▶ _Exercise description_
Copy all lines below containing "down".

▶ _Given information_
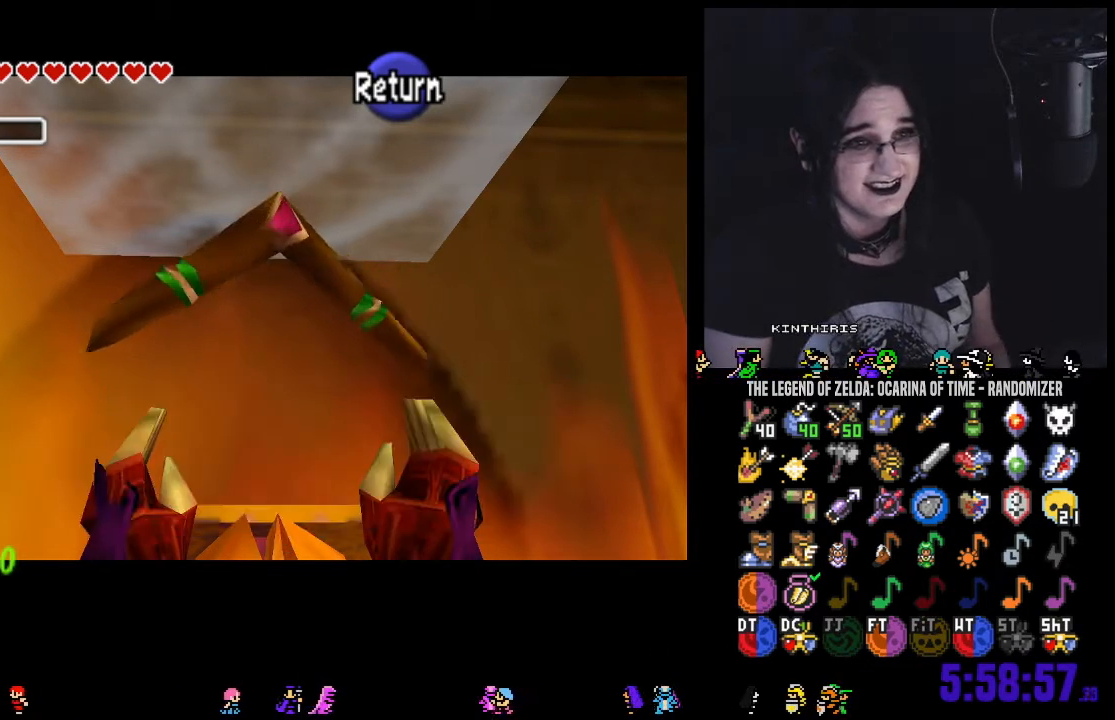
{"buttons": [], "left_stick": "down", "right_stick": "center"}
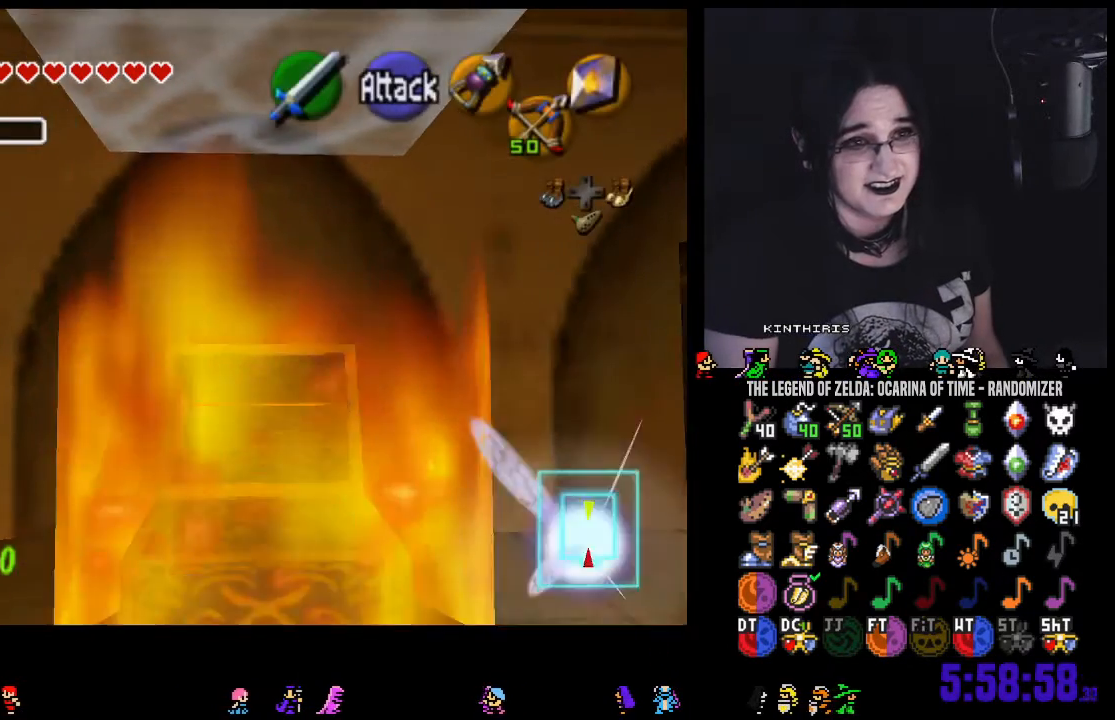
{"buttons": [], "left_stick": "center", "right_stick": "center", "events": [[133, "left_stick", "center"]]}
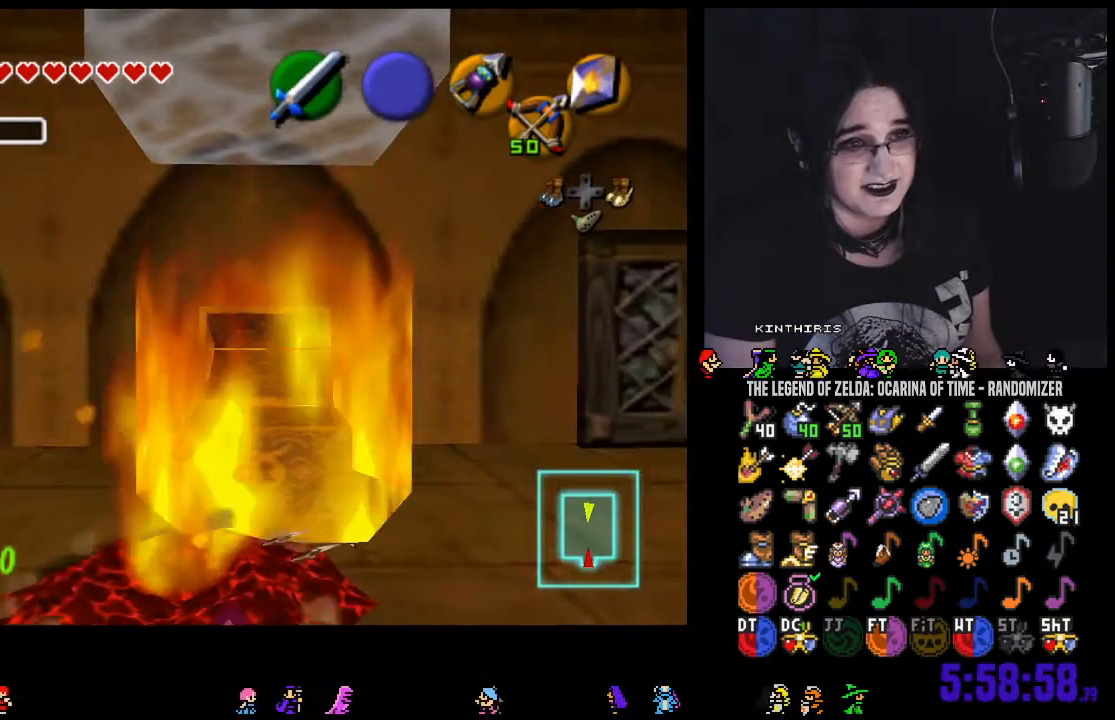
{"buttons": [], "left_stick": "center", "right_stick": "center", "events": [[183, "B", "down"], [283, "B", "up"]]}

▶ _Answer_
{"buttons": [], "left_stick": "down", "right_stick": "center"}
{"buttons": [], "left_stick": "center", "right_stick": "center", "events": [[183, "B", "down"], [283, "B", "up"]]}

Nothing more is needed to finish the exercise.